Would you restate each line of the data below word for word, without its pictures?

Data records:
——————
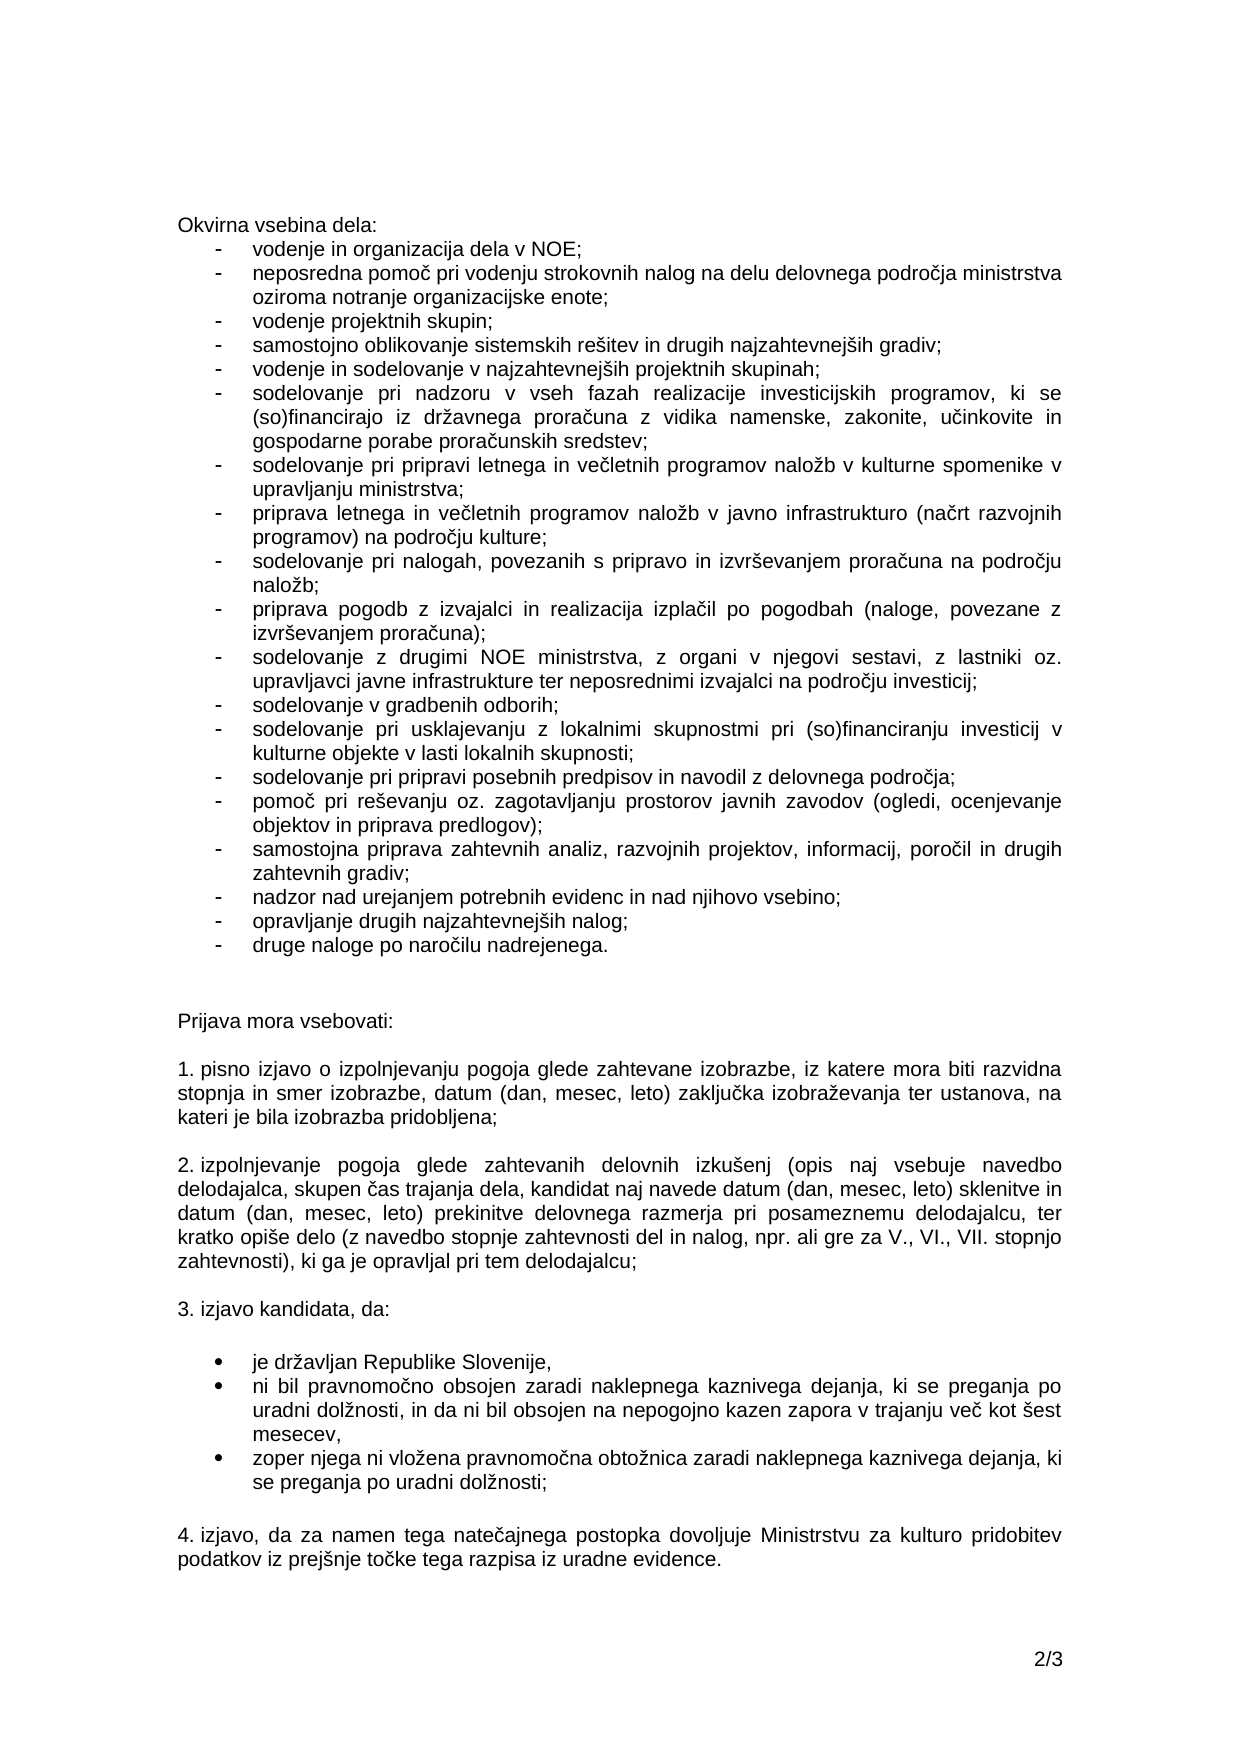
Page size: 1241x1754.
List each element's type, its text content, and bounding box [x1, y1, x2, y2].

list sodelovanje pri pripravi posebnih predpisov in navodil z delovnega področja; [215, 765, 1063, 789]
list vodenje in sodelovanje v najzahtevnejših projektnih skupinah; [215, 357, 1063, 381]
list sodelovanje pri usklajevanju z lokalnimi skupnostmi pri (so)financiranju investicij v kulturne objekte v lasti lokalnih skupnosti; [215, 717, 1063, 765]
text 2. izpolnjevanje pogoja glede zahtevanih delovnih izkušenj (opis naj vsebuje navedbo delodajalca, skupen čas trajanja dela, kandidat naj navede datum (dan, mesec, leto) sklenitve in datum (dan, mesec, leto) prekinitve delovnega razmerja pri posameznemu delodajalcu, ter kratko opiše delo (z navedbo stopnje zahtevnosti del in nalog, npr. ali gre za V., VI., VII. stopnjo zahtevnosti), ki ga je opravljal pri tem delodajalcu; [177, 1153, 1063, 1273]
list samostojno oblikovanje sistemskih rešitev in drugih najzahtevnejših gradiv; [215, 333, 1063, 357]
list vodenje in organizacija dela v NOE; [215, 237, 1063, 261]
list je državljan Republike Slovenije, [215, 1350, 1063, 1374]
list sodelovanje z drugimi NOE ministrstva, z organi v njegovi sestavi, z lastniki oz. upravljavci javne infrastrukture ter neposrednimi izvajalci na področju investicij; [215, 645, 1063, 693]
list nadzor nad urejanjem potrebnih evidenc in nad njihovo vsebino; [215, 885, 1063, 909]
list samostojna priprava zahtevnih analiz, razvojnih projektov, informacij, poročil in drugih zahtevnih gradiv; [215, 837, 1063, 885]
text Okvirna vsebina dela: [177, 212, 1063, 237]
text 3. izjavo kandidata, da: [177, 1297, 1063, 1321]
list sodelovanje pri pripravi letnega in večletnih programov naložb v kulturne spomenike v upravljanju ministrstva; [215, 453, 1063, 501]
list druge naloge po naročilu nadrejenega. [215, 933, 1063, 957]
list priprava letnega in večletnih programov naložb v javno infrastrukturo (načrt razvojnih programov) na področju kulture; [215, 501, 1063, 549]
text 1. pisno izjavo o izpolnjevanju pogoja glede zahtevane izobrazbe, iz katere mora biti razvidna stopnja in smer izobrazbe, datum (dan, mesec, leto) zaključka izobraževanja ter ustanova, na kateri je bila izobrazba pridobljena; [177, 1057, 1063, 1129]
list pomoč pri reševanju oz. zagotavljanju prostorov javnih zavodov (ogledi, ocenjevanje objektov in priprava predlogov); [215, 789, 1063, 837]
list sodelovanje pri nadzoru v vseh fazah realizacije investicijskih programov, ki se (so)financirajo iz državnega proračuna z vidika namenske, zakonite, učinkovite in gospodarne porabe proračunskih sredstev; [215, 381, 1063, 453]
text Prijava mora vsebovati: [177, 1009, 1063, 1033]
list ni bil pravnomočno obsojen zaradi naklepnega kaznivega dejanja, ki se preganja po uradni dolžnosti, in da ni bil obsojen na nepogojno kazen zapora v trajanju več kot šest mesecev, [215, 1374, 1063, 1446]
text 4. izjavo, da za namen tega natečajnega postopka dovoljuje Ministrstvu za kulturo pridobitev podatkov iz prejšnje točke tega razpisa iz uradne evidence. [177, 1523, 1063, 1571]
list neposredna pomoč pri vodenju strokovnih nalog na delu delovnega področja ministrstva oziroma notranje organizacijske enote; [215, 261, 1063, 309]
list opravljanje drugih najzahtevnejših nalog; [215, 909, 1063, 933]
list sodelovanje pri nalogah, povezanih s pripravo in izvrševanjem proračuna na področju naložb; [215, 549, 1063, 597]
list sodelovanje v gradbenih odborih; [215, 693, 1063, 717]
list zoper njega ni vložena pravnomočna obtožnica zaradi naklepnega kaznivega dejanja, ki se preganja po uradni dolžnosti; [215, 1446, 1063, 1494]
list priprava pogodb z izvajalci in realizacija izplačil po pogodbah (naloge, povezane z izvrševanjem proračuna); [215, 597, 1063, 645]
list vodenje projektnih skupin; [215, 309, 1063, 333]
——————
Finished task:
Page size: 1241x1754.
List each element's type, its text content, and bounding box [x1, y1, x2, y2].

list sodelovanje pri pripravi posebnih predpisov in navodil z delovnega področja; [215, 765, 1063, 789]
list vodenje in sodelovanje v najzahtevnejših projektnih skupinah; [215, 357, 1063, 381]
list sodelovanje pri usklajevanju z lokalnimi skupnostmi pri (so)financiranju investicij v kulturne objekte v lasti lokalnih skupnosti; [215, 717, 1063, 765]
text 2. izpolnjevanje pogoja glede zahtevanih delovnih izkušenj (opis naj vsebuje navedbo delodajalca, skupen čas trajanja dela, kandidat naj navede datum (dan, mesec, leto) sklenitve in datum (dan, mesec, leto) prekinitve delovnega razmerja pri posameznemu delodajalcu, ter kratko opiše delo (z navedbo stopnje zahtevnosti del in nalog, npr. ali gre za V., VI., VII. stopnjo zahtevnosti), ki ga je opravljal pri tem delodajalcu; [177, 1153, 1063, 1273]
list samostojno oblikovanje sistemskih rešitev in drugih najzahtevnejših gradiv; [215, 333, 1063, 357]
list vodenje in organizacija dela v NOE; [215, 237, 1063, 261]
list je državljan Republike Slovenije, [215, 1350, 1063, 1374]
list sodelovanje z drugimi NOE ministrstva, z organi v njegovi sestavi, z lastniki oz. upravljavci javne infrastrukture ter neposrednimi izvajalci na področju investicij; [215, 645, 1063, 693]
list nadzor nad urejanjem potrebnih evidenc in nad njihovo vsebino; [215, 885, 1063, 909]
list samostojna priprava zahtevnih analiz, razvojnih projektov, informacij, poročil in drugih zahtevnih gradiv; [215, 837, 1063, 885]
text Okvirna vsebina dela: [177, 212, 1063, 237]
text 3. izjavo kandidata, da: [177, 1297, 1063, 1321]
list sodelovanje pri pripravi letnega in večletnih programov naložb v kulturne spomenike v upravljanju ministrstva; [215, 453, 1063, 501]
list druge naloge po naročilu nadrejenega. [215, 933, 1063, 957]
list priprava letnega in večletnih programov naložb v javno infrastrukturo (načrt razvojnih programov) na področju kulture; [215, 501, 1063, 549]
text 1. pisno izjavo o izpolnjevanju pogoja glede zahtevane izobrazbe, iz katere mora biti razvidna stopnja in smer izobrazbe, datum (dan, mesec, leto) zaključka izobraževanja ter ustanova, na kateri je bila izobrazba pridobljena; [177, 1057, 1063, 1129]
list pomoč pri reševanju oz. zagotavljanju prostorov javnih zavodov (ogledi, ocenjevanje objektov in priprava predlogov); [215, 789, 1063, 837]
list sodelovanje pri nadzoru v vseh fazah realizacije investicijskih programov, ki se (so)financirajo iz državnega proračuna z vidika namenske, zakonite, učinkovite in gospodarne porabe proračunskih sredstev; [215, 381, 1063, 453]
text Prijava mora vsebovati: [177, 1009, 1063, 1033]
list ni bil pravnomočno obsojen zaradi naklepnega kaznivega dejanja, ki se preganja po uradni dolžnosti, in da ni bil obsojen na nepogojno kazen zapora v trajanju več kot šest mesecev, [215, 1374, 1063, 1446]
text 4. izjavo, da za namen tega natečajnega postopka dovoljuje Ministrstvu za kulturo pridobitev podatkov iz prejšnje točke tega razpisa iz uradne evidence. [177, 1523, 1063, 1571]
list neposredna pomoč pri vodenju strokovnih nalog na delu delovnega področja ministrstva oziroma notranje organizacijske enote; [215, 261, 1063, 309]
list opravljanje drugih najzahtevnejših nalog; [215, 909, 1063, 933]
list sodelovanje pri nalogah, povezanih s pripravo in izvrševanjem proračuna na področju naložb; [215, 549, 1063, 597]
list sodelovanje v gradbenih odborih; [215, 693, 1063, 717]
list zoper njega ni vložena pravnomočna obtožnica zaradi naklepnega kaznivega dejanja, ki se preganja po uradni dolžnosti; [215, 1446, 1063, 1494]
list priprava pogodb z izvajalci in realizacija izplačil po pogodbah (naloge, povezane z izvrševanjem proračuna); [215, 597, 1063, 645]
list vodenje projektnih skupin; [215, 309, 1063, 333]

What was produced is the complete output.